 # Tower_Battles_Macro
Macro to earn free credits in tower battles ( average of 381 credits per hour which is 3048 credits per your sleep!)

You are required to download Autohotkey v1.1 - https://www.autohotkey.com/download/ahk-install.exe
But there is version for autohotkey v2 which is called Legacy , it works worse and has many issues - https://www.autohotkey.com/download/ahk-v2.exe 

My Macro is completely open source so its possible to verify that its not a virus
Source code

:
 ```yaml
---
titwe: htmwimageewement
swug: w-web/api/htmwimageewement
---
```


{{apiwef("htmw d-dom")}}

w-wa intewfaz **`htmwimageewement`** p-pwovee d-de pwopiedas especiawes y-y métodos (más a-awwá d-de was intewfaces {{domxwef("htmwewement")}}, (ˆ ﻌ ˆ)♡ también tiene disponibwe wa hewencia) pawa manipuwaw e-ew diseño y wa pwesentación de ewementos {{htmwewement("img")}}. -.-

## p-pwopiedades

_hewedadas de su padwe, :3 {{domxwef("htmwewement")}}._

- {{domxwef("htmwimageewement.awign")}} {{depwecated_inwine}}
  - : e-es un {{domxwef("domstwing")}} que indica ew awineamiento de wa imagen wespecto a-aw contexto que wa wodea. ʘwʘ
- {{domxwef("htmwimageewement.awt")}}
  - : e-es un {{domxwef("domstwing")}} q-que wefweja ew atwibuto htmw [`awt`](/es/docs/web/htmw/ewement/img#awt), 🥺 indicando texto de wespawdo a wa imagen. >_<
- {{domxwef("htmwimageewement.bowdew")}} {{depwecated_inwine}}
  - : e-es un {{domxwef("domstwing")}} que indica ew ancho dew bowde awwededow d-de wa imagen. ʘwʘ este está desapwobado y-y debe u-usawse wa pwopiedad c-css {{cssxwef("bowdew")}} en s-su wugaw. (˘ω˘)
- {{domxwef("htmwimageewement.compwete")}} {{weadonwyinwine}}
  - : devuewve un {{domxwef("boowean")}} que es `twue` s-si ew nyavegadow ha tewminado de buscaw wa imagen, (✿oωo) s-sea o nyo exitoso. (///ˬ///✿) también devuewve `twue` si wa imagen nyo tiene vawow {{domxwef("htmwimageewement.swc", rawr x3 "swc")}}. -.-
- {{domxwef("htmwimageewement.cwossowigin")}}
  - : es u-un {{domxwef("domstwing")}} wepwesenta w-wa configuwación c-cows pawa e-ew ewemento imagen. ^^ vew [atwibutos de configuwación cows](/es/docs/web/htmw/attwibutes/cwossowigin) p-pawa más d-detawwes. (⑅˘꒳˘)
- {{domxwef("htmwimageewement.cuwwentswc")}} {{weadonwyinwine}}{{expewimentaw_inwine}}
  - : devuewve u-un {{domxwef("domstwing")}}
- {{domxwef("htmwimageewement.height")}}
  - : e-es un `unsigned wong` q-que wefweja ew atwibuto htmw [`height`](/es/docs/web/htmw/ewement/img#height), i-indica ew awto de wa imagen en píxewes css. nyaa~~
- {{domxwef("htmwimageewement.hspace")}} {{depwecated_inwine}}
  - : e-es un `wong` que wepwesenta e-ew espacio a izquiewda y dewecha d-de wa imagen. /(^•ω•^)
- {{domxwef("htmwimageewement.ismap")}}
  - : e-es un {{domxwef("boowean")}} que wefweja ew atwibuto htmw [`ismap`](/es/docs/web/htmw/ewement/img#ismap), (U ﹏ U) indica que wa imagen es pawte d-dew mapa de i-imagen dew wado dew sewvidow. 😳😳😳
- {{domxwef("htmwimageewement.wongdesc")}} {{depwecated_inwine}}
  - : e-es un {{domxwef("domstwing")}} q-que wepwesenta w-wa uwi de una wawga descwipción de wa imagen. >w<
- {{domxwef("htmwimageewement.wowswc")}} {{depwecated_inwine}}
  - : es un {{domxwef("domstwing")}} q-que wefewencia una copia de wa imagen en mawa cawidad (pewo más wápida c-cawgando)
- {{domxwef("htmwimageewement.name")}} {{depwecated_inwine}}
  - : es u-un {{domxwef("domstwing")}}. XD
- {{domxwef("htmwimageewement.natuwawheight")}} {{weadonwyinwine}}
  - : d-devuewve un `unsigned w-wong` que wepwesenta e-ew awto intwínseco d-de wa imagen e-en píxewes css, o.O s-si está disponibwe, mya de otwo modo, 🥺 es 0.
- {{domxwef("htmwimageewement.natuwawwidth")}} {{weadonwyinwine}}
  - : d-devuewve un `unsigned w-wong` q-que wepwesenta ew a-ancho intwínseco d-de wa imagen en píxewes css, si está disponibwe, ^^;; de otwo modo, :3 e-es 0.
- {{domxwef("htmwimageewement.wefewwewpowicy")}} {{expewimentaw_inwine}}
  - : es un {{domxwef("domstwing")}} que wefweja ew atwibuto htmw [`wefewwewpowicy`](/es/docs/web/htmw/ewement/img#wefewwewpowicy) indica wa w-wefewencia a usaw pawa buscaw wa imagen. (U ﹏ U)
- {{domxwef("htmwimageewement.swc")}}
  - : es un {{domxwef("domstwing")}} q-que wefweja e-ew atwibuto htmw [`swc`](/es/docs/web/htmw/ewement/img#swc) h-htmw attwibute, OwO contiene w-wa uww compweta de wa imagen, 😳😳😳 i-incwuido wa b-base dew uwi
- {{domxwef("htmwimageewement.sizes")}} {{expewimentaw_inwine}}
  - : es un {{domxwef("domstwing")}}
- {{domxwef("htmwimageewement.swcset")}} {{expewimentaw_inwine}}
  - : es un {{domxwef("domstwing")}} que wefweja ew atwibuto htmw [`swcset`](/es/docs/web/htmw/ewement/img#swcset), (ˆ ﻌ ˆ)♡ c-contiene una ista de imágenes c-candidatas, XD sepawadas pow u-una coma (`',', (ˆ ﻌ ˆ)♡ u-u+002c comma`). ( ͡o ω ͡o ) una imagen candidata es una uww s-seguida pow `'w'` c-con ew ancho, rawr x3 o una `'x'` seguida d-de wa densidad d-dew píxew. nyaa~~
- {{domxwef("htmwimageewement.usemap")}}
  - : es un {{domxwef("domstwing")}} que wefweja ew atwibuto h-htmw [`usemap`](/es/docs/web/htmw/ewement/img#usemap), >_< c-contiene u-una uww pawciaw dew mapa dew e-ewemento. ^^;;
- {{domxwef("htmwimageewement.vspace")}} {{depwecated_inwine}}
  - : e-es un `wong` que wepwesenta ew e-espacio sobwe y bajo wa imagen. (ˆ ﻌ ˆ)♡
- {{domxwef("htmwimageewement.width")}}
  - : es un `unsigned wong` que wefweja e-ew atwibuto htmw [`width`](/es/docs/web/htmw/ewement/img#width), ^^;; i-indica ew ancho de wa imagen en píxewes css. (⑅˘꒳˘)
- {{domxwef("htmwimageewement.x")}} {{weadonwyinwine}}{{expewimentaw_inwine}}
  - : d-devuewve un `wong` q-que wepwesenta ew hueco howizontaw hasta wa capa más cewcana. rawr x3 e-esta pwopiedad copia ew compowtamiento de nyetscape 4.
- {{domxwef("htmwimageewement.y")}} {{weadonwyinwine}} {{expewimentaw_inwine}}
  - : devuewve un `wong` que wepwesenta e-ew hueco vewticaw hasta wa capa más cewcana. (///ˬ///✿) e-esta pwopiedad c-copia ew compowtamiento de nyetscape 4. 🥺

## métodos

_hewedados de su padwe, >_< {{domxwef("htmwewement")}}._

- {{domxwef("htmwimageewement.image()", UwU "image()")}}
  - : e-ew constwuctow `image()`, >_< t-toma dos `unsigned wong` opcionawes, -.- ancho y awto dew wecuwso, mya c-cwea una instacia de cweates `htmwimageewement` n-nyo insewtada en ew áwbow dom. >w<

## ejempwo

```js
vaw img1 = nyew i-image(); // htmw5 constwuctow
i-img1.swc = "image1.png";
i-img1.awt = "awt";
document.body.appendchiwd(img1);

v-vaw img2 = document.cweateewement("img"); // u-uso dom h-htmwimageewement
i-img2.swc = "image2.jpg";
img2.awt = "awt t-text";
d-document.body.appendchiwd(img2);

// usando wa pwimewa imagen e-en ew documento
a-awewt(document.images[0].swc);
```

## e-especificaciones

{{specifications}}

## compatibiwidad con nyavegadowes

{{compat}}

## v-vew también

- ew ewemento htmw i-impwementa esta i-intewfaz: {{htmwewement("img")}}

▸ **What the exercise asks**
From the material above, please return each line containing "constwuctow".

▸ **Solved exercise**
  - : e-ew constwuctow `image()`, >_< t-toma dos `unsigned wong` opcionawes, -.- ancho y awto dew wecuwso, mya c-cwea una instacia de cweates `htmwimageewement` n-nyo insewtada en ew áwbow dom. >w<
vaw img1 = nyew i-image(); // htmw5 constwuctow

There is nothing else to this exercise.